Child protection investigation a very serious matter
The decision by Children’s Ombudsman Emily Logan to launch an investigation into the implementation of Child Protection Guidelines must be treated as a very serious matter indeed.
It must be a cause of major concern that Ms Logan feels that she has no option but to take this course of action. It is of particular worry that there seems to be some considerable weight of information, opinion and correspondence being brought to Ms Logan’s attention indicating that all is not well.
Once again, the operation of the Health Service Executive, the statutory agency responsible for the implementation of the Children First Guidelines, and the Department of Health and Children are to come under the microscope. References by Ms Logan to non-implementation by the HSE of the guidelines in some instances are alarming, and all the agencies involved must give every possible support to the Ombudsman in her investigation.
Ms Logan seems concerned that that these guidelines are being breached. If this turns out to be the case there is a strong argument that the guidelines should be established on a statutory basis.

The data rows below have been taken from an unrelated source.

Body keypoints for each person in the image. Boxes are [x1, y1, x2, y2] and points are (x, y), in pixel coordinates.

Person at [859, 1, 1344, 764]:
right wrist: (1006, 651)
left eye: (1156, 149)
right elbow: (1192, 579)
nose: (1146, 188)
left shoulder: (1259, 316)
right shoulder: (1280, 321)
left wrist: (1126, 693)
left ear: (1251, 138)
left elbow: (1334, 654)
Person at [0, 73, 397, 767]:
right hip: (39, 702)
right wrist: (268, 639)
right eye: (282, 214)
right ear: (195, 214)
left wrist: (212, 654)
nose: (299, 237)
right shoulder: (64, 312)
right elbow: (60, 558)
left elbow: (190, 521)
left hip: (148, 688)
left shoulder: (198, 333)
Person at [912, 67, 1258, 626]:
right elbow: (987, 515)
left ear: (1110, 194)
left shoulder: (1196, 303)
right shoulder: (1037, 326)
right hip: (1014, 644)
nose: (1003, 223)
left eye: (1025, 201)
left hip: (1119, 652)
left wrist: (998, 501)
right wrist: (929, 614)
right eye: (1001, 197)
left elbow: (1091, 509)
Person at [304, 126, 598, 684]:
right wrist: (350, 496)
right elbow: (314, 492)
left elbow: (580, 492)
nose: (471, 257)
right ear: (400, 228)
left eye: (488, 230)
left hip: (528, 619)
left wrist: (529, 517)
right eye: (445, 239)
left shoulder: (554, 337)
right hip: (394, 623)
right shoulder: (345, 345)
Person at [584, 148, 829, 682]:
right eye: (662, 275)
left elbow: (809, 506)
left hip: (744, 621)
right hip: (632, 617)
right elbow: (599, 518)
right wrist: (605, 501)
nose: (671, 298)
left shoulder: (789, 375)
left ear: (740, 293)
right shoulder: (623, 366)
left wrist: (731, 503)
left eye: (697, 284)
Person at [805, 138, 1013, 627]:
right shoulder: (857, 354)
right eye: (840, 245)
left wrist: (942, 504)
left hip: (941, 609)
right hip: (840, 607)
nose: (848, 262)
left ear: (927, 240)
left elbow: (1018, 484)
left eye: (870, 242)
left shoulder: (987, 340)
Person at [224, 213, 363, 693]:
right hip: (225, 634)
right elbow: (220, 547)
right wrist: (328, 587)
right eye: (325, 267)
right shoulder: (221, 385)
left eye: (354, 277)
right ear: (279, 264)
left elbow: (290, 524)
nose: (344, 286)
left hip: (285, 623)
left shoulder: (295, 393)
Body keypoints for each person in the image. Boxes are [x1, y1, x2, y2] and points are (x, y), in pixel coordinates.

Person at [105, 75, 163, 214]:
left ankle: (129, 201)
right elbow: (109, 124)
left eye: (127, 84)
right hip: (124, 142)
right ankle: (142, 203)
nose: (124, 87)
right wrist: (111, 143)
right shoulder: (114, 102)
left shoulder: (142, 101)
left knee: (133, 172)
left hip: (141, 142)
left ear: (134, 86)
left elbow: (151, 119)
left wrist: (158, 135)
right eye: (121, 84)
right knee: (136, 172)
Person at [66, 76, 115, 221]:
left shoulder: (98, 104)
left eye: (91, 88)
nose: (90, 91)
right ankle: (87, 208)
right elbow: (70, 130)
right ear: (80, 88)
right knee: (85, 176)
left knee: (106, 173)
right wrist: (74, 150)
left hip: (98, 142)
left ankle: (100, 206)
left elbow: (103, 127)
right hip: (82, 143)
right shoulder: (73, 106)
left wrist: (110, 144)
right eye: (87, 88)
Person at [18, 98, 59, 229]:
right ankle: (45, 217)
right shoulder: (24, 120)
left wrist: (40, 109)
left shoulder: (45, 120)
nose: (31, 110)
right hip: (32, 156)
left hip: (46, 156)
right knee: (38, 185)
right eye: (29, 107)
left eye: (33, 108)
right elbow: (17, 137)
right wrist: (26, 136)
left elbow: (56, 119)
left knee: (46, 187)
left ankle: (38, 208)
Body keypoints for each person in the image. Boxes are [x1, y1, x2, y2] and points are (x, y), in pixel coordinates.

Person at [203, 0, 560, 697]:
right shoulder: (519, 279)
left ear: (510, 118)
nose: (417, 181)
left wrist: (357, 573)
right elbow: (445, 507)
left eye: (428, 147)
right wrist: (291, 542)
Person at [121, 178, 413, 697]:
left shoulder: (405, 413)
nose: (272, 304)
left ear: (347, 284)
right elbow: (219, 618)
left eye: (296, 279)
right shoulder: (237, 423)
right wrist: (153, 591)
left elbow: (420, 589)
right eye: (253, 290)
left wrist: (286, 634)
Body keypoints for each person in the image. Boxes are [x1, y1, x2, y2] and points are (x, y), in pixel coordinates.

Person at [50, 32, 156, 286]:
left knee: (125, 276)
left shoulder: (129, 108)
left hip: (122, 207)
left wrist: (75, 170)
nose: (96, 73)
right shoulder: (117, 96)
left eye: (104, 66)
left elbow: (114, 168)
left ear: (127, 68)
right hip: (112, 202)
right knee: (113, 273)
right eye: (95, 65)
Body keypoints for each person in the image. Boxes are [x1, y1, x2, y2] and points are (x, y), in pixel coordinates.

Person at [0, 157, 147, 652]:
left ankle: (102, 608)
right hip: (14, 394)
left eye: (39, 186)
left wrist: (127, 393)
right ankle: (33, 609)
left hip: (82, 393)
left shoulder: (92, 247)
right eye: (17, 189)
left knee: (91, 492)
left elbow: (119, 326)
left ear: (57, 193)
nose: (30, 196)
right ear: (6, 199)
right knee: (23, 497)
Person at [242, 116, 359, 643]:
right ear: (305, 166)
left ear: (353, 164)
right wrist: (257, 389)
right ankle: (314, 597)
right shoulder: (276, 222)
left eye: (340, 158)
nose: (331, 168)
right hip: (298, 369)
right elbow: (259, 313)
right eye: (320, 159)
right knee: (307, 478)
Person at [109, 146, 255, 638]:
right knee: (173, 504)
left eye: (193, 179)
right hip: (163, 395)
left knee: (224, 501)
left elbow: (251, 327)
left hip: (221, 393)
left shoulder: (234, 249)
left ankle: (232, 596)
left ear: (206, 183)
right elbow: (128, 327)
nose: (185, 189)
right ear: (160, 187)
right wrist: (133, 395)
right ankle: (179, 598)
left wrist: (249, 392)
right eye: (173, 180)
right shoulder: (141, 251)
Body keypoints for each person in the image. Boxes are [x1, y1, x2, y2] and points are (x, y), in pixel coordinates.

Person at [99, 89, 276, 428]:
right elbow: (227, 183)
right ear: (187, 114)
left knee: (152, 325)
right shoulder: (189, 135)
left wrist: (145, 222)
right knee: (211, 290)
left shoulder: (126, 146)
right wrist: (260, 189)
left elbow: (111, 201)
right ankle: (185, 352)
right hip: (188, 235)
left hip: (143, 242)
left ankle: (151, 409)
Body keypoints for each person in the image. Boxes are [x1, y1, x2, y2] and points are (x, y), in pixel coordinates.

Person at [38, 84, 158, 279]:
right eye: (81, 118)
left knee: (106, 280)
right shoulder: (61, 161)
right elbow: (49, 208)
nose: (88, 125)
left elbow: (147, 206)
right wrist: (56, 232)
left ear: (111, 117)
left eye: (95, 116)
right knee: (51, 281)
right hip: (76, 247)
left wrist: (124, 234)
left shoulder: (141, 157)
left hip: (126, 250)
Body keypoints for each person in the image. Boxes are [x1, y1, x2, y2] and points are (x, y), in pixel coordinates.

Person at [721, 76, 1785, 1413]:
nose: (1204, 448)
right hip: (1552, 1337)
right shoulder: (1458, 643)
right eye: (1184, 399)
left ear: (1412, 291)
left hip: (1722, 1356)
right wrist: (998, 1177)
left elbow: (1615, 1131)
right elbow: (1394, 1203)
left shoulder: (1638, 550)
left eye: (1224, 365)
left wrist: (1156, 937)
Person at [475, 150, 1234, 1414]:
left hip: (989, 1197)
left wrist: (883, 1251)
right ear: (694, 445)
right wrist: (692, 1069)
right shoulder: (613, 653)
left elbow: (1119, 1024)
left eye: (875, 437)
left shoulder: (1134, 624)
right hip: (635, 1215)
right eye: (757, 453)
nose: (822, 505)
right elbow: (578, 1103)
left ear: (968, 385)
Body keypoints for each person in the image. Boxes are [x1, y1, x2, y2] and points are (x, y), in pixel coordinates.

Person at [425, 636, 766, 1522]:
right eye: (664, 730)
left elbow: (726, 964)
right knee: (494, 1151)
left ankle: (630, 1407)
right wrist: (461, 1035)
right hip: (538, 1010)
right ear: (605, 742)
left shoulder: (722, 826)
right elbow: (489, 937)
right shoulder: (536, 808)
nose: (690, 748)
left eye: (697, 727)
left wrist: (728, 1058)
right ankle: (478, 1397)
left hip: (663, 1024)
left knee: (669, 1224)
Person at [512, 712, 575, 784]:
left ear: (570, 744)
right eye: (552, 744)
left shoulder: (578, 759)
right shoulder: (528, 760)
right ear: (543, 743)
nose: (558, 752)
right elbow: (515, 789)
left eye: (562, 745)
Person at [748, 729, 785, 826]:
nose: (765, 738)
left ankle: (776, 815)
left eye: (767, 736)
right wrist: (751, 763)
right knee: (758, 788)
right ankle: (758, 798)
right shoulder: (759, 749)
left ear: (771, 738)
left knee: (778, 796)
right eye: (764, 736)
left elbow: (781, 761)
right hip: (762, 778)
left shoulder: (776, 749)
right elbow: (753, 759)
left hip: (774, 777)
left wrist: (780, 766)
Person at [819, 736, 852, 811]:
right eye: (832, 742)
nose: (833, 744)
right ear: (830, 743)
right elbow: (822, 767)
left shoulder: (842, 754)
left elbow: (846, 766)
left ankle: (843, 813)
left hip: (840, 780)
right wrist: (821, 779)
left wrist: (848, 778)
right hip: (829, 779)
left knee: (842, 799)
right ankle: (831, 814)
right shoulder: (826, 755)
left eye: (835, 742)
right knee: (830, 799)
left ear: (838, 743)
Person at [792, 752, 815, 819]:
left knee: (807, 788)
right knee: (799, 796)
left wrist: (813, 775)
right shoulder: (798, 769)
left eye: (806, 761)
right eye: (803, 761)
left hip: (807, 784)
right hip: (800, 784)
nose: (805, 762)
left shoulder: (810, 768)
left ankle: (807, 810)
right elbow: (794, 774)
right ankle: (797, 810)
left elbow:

Today’s development paints a bleak picture of the extent to which children are being failed by this government. We already know that social work teams are considerably under-resourced, and thanks to the HSE staff recruitment embargos and cutbacks just about every one of them is operating well below full staff complement. Local child protection teams simply don’t have the resources they require to make early interventions, in order to prevent a problem in a family escalating into a crisis.
When you consider the massive backlogs in many areas of the country, the lack of an out-of-hours service, and the lack of specialist residential places for children with challenging behaviour, the scale of the problem is massive.